12 Ouvi as palavras de amigos asseverando que o fim chegara para o meu corpo e deixei-me tomar por um anseio indefinível. 13 Intimamente, notava todas as minhas faculdades ativas, muito embora nada pudesse dizer com os lábios hirtos. 14 Vivia profundamente por dentro de mim; entretanto, reconhecia-me cego, sem conseguir explicar a mim próprio aquele arrasamento de meu próprio ser. 15 Vagamente, mas com certeza, notei que me separavam de mim mesmo. Onde alguém que me pudesse esclarecer, quanto àquela dualidade que me atribulava e destruía? 16 Apenas mais tarde, vim a saber que o meu corpo físico fora transportado para outro lugar, mas eu mesmo permanecia ainda no leito do hospital, à espera do socorro que me parecia tardar.

17 Depois de alguns minutos, que me pareceram longos demais, senti que alguém se sentara a meu lado e me afagava a cabeça dolorida com mãos carinhosas, que me faziam lembrar as suas, quando a sua dedicação me sabia doente. Aquelas mãos falavam de entendimento a respeito da minha aflitiva situação. — Quem me socorre? — Indaguei no pensamento atormentado. 18 Mas a pessoa que me trazia o bálsamo do alívio através de suas mãos leves e carinhosas, respondeu de maneira que ouvi distintamente as suas primeiras palavras: — Kalil, pois você não é o filho de Therezinha? Sou a sua avó Emília, n talvez muito distante no tempo para que você me reconheça.

19 Talvez registrando a minha ansiedade, a querida benfeitora continuou: — Vim buscá-lo para que você possa dormir.

20 Não sei se as minhas lágrimas de reconforto e gratidão me saltavam dos olhos ou se ficavam concentradas por dentro de mim. A comoção me invadiu de novas sensações de paz e calor, que me davam a ideia de que me reanimaria. 21 A senhora que me amparava me pedia para dormir, dormir… Tomou-me o corpo sobre o colo, qual se fosse a mamãe e me aconchegava, de tal modo ao próprio peito, que a sonolência não demorou a transformar-se em sono profundo…

22 Depois de tudo isso, despertei, não sei depois de quantos dias, num aposento em que consegui respirar como queria. Respirar, respirar… Tentei abrir os olhos com receio de que não reagissem, mas, como num prodígio de Deus, a visão se me fazia presente.

23 Via a benfeitora que me buscara, ao meu lado, à feição de um anjo convertido em enfermeira que me guardasse. 24 A voz não veio tão depressa. Comecei por fazer movimentos labiais, rememorando palavras que ficavam mudas em minha boca. 25 Médicos vieram em meu auxílio e depois de aplicações, que acredito sejam de magnetismo curativo, me devolveram vida e vibrações às cordas vocais.

26 Atendendo-me à insistência, aquela que se declarava minha avó ou tataravó Emília, passou a me informar de todo o ocorrido, enquanto a escutava, sem disfarçar meu espanto. — E Márcia? — Perguntei.

• [Dados armazenados]:

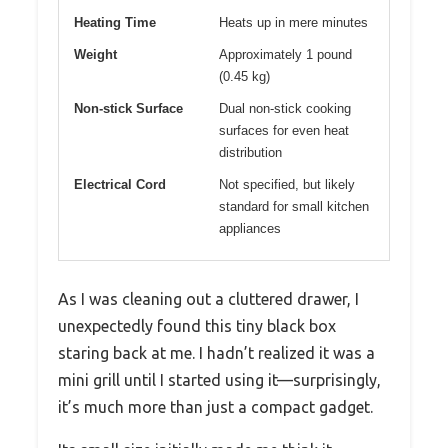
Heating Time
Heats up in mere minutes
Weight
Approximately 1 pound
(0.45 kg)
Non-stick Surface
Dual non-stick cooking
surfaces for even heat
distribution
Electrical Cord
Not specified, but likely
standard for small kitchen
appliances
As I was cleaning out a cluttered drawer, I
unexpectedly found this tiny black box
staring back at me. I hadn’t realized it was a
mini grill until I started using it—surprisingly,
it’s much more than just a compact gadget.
==
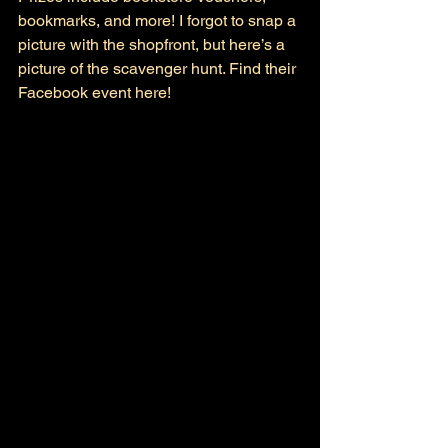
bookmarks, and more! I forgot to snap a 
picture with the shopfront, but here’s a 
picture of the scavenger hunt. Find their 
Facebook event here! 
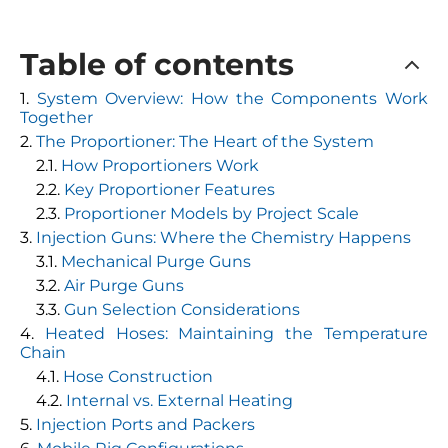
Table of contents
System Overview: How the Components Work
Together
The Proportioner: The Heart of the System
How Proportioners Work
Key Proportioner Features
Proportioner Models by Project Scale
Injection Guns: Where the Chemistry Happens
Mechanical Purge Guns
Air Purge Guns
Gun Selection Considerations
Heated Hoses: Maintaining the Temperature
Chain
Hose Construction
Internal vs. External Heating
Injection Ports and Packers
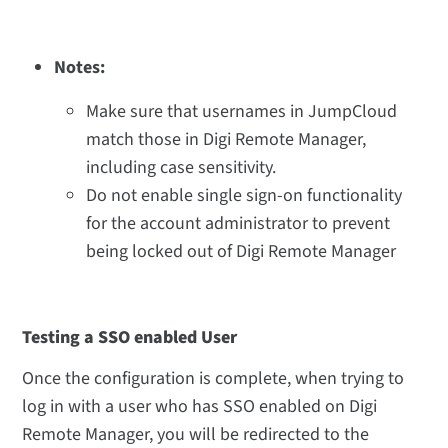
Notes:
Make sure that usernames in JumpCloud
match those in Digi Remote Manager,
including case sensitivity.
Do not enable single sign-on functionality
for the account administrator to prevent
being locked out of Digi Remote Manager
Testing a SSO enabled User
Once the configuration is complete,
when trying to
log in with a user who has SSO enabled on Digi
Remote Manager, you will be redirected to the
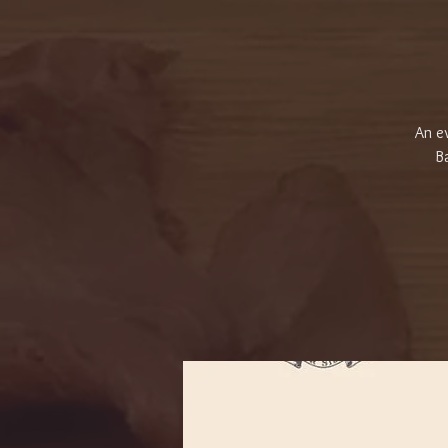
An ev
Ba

• [Objetivo da tarefa]:
Dê continuidade ao relato sobre o despertar após a morte do corpo, apresentado no trecho da página, começando logo depois da última frase.

• [Resposta]:
27Sim, — explicou-me. — Para Márcia não houve chamado para a vida espiritual. Ela se restaurará em breve tempo. Espere e eu mesma lhe farei companhia no regresso à casa…

28 Mãezinha Therezinha, compreendi que me cabia aguardar com paciência, até que chegou o momento de voltar. Voltar numa condição desconhecida para mim. 29 A protetora deu-me uma das mãos, qual se conduzisse uma criança e entrei em nossa residência para a qual os meus olhos do corpo físico se haviam cerrado. Encontrei-a no quarto chorando à frente de um dos nossos retratos e compartilhei de suas lágrimas qual se os seus olhos estivessem pranteando nos meus.

30 Quis rever meu pai e fui encontrá-lo em outro aposento, com os olhos vermelhos de chorar, encerrado ali, naquele pedaço de nossa casa, como se quisesse poupá-la à dor de vê-lo amargurado e abatido. Foi um novo abraço de profunda emoção que a nossa dor traduzia em gotas ardentes. 31 O Chefe sempre tão forte, também estava ali à minha frente, qual se trouxesse uma lâmina fincada no peito. Grande papai! Sabia dar expansão à nossa dor, fora de sua presença, decerto para não lhe agravar o estado de silenciosa desesperação.

32 Percorri a casa e encontrei a roupa da Teca e da Maria Emília, n uma bola do Ciso que levei à altura do peito, com as saudades do querido irmão. 33 Depois fui visitar a nossa querida Márcia, que se sentia quase restituída à normalidade orgânica, e outras emoções me barraram a palavra, porque não sabia senão exprimir-me através da linguagem do pranto, de vez que os meus pensamentos atribulados se misturavam por dentro de meu cérebro, inibindo-me quaisquer manifestações.

34 Foram assim os meus primeiros tempos na Vida Espiritual. A vó Maria Dulce n veio várias vezes visitar-me e os nossos diálogos se faziam cada vez mais esclarecedores. Tudo atingira o estado ideal em que devia agora viver, mas as saudades da mamãe e do Chefe, as saudades da Márcia e de meus irmãos ainda se adensavam por muito tempo dentro de mim. 35 A paisagem que me rodeava era plena de beleza, mas o poder da mente nos insensibiliza para a renovação espiritual, quando não queremos ver as maravilhas que nos cercam, e a nossa vida em Niterói palpitava em meu Espírito. 36 Minhas avós assinalavam a minha dor de rapaz, contrariado nos planos que arquitetara para o futuro e souberam conduzir-me à conformação construtiva, sem palavras de compaixão que me humilhassem os brios.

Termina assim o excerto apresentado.